**Exercise goal**
Copy everything from the line containing "- Dash builds your Dail" down to the line containing "religion and religious", swapping "stones" for "rocks" and leaving the rest unchanged.

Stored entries

⁂

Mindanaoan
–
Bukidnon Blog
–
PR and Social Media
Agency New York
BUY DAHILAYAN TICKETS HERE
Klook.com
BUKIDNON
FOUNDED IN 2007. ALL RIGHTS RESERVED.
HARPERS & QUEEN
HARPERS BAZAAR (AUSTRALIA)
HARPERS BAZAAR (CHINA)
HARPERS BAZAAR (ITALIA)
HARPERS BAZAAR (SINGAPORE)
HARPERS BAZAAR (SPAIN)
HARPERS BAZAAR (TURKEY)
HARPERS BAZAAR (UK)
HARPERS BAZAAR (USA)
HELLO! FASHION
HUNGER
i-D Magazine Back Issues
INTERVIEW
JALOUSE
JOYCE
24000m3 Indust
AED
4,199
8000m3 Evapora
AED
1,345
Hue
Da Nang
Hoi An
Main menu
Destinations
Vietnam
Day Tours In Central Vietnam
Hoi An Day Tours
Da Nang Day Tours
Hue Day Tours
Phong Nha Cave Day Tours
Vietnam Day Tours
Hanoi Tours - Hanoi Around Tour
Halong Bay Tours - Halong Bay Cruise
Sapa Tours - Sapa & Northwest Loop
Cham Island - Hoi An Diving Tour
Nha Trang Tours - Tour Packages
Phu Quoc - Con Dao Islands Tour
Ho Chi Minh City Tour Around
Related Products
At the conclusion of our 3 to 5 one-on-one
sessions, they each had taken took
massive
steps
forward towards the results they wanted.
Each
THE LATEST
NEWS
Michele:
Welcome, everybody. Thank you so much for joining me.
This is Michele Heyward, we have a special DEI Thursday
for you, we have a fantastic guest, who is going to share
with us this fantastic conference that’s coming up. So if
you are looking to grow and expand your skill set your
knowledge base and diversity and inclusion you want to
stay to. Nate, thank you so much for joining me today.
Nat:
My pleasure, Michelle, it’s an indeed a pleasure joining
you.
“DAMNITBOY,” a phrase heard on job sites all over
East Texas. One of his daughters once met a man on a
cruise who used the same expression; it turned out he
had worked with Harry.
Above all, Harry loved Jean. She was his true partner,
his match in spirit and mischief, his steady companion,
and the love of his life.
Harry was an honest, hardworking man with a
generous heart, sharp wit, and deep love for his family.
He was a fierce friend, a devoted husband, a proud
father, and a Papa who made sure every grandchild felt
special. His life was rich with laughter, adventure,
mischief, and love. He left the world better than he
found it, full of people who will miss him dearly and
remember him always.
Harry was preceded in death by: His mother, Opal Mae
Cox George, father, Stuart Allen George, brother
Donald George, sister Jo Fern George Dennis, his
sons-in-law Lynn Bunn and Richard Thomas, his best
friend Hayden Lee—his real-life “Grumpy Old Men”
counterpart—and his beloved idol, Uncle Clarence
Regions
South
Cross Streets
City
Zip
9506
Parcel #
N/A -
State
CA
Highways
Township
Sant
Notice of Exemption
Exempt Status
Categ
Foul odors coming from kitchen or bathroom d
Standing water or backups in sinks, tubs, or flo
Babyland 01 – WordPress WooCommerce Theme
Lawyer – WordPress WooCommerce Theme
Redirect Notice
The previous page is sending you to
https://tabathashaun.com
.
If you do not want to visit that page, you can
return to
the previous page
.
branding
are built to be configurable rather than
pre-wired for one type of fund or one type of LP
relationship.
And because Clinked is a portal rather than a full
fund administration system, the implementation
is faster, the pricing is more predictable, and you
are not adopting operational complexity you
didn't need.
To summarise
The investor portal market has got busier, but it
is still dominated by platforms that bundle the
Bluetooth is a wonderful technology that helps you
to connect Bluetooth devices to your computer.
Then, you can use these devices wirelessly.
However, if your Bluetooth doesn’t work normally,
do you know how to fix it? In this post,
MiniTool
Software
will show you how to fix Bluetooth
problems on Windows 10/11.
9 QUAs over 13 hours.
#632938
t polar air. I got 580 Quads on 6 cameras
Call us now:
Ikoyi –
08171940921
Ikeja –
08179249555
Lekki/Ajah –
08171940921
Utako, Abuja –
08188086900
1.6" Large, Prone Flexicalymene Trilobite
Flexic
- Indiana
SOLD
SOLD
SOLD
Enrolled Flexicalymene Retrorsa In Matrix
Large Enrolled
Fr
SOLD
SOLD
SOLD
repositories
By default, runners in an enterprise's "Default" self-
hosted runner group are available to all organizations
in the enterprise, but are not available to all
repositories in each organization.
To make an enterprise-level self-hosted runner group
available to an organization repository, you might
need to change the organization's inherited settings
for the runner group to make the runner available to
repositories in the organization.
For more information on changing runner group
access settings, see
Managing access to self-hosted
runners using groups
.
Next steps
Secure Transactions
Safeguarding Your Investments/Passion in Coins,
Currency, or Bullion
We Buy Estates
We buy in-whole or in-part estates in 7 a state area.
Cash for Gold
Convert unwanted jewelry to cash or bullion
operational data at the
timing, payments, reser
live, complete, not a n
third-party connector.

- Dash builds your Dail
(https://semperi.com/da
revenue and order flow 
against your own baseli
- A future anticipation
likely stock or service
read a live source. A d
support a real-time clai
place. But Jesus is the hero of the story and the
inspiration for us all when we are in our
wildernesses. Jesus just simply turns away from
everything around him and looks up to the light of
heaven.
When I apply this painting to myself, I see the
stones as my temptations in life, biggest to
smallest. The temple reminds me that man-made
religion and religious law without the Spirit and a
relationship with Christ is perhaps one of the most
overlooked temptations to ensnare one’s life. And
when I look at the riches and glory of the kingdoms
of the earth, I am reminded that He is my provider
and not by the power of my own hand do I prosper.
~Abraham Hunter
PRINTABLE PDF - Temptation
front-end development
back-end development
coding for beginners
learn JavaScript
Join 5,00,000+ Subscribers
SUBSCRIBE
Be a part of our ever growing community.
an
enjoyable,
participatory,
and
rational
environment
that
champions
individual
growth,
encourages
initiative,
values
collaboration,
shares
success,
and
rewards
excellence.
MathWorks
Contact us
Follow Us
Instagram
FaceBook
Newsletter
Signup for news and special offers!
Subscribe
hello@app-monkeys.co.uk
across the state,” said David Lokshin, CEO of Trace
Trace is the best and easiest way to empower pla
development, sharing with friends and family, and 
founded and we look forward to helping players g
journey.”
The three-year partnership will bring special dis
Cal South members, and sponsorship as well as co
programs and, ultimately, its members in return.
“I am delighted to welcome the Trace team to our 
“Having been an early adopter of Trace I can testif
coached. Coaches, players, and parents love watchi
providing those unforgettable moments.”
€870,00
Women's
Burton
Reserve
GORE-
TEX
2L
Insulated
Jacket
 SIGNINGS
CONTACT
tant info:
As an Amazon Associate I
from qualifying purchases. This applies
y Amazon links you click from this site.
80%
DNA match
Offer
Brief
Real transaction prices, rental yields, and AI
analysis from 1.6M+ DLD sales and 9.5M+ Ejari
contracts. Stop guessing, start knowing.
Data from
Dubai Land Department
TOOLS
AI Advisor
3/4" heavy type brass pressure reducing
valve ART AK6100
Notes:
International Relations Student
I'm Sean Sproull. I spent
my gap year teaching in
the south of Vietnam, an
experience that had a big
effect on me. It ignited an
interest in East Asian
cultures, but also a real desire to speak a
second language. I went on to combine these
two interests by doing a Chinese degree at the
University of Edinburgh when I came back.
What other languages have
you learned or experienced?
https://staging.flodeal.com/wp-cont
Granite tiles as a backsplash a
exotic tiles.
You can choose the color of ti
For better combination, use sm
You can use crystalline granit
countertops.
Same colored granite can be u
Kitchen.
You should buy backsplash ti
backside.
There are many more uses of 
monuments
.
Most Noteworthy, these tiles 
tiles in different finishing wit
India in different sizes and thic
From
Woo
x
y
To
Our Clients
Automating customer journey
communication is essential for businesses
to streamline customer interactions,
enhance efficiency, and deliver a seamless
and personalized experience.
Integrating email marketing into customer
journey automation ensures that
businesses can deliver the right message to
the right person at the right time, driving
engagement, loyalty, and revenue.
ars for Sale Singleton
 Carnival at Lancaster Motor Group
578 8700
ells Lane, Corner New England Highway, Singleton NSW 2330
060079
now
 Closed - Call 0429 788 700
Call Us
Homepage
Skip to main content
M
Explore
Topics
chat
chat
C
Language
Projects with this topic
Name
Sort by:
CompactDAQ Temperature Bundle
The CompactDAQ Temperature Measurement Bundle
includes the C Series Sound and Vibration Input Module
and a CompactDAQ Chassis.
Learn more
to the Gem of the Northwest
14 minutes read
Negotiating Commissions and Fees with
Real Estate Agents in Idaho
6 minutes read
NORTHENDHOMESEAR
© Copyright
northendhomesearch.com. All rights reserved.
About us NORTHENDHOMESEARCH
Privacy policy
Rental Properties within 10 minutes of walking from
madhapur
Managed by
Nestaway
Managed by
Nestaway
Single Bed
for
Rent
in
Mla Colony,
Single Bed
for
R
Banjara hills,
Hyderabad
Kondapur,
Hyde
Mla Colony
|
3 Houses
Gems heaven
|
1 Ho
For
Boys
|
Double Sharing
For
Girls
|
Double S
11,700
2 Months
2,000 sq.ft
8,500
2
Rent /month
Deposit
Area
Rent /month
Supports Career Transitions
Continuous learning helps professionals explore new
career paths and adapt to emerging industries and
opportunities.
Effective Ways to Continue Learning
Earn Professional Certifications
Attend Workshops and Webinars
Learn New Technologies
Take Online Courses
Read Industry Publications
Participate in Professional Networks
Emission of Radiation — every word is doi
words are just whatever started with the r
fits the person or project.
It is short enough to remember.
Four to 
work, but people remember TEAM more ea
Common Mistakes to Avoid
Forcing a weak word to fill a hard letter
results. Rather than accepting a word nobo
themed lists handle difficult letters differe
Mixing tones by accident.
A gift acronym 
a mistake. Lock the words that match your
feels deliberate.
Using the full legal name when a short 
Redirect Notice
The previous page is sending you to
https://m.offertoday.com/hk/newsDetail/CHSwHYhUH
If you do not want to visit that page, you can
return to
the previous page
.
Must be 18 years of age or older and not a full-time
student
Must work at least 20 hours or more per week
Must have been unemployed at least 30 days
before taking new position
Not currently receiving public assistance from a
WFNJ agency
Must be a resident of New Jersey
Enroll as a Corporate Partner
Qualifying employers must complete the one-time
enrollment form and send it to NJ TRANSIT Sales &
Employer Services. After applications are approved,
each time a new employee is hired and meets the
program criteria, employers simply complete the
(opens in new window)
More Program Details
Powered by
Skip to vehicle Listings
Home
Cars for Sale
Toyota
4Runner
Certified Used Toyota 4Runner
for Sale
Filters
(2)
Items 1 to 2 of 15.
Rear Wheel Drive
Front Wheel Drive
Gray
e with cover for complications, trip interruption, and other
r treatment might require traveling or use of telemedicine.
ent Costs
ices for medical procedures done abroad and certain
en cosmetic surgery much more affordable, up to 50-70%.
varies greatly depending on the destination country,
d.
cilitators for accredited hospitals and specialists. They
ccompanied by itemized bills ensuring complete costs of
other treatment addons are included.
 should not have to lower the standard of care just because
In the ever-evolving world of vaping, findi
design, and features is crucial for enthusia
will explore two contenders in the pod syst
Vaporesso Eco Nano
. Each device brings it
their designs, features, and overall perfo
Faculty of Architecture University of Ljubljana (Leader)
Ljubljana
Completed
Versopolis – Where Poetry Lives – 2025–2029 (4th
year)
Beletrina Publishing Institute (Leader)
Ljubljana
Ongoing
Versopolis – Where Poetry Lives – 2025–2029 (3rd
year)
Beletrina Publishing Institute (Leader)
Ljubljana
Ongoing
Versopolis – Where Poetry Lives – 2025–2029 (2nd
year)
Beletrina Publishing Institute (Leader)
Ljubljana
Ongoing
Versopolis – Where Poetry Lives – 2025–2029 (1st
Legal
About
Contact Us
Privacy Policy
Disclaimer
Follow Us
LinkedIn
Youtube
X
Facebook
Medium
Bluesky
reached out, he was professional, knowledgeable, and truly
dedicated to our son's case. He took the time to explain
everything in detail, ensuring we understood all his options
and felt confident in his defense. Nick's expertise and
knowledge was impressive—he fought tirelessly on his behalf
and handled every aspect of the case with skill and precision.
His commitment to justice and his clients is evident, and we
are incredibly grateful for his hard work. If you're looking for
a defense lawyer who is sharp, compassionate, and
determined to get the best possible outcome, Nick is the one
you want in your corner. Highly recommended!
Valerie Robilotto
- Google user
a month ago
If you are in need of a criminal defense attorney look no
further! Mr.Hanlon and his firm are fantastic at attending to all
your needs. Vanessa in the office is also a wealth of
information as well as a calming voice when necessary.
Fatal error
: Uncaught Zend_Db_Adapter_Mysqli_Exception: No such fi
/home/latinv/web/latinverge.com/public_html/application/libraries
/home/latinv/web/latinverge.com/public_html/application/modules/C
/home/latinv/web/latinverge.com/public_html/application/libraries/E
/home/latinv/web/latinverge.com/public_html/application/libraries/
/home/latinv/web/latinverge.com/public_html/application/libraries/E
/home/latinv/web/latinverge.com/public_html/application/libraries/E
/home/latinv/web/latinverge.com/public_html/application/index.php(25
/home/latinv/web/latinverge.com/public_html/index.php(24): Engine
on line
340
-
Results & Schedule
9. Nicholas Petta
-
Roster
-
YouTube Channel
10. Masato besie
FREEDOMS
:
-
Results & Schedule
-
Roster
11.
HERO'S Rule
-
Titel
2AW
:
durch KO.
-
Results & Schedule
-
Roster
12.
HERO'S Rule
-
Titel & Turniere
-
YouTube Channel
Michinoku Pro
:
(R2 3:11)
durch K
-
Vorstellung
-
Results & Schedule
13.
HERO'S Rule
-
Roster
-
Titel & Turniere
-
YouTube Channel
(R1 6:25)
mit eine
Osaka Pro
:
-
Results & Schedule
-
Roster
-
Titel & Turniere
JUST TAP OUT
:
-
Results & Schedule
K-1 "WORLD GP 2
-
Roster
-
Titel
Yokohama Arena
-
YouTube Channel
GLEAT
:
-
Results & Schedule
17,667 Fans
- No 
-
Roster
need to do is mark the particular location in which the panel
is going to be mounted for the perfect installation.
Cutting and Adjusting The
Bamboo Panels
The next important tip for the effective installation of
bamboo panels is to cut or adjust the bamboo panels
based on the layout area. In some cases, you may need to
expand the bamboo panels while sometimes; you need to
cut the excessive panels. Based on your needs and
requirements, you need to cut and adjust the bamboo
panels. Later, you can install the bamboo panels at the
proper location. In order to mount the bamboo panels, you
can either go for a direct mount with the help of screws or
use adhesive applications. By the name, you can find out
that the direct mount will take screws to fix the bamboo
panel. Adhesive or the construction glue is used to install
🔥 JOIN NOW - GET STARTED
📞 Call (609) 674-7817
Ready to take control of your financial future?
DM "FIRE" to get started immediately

⁂

**Written reply**
- Dash builds your Dail
(https://semperi.com/da
revenue and order flow 
against your own baseli
- A future anticipation
likely stock or service
read a live source. A d
support a real-time clai
place. But Jesus is the hero of the story and the
inspiration for us all when we are in our
wildernesses. Jesus just simply turns away from
everything around him and looks up to the light of
heaven.
When I apply this painting to myself, I see the
rocks as my temptations in life, biggest to
smallest. The temple reminds me that man-made
religion and religious law without the Spirit and a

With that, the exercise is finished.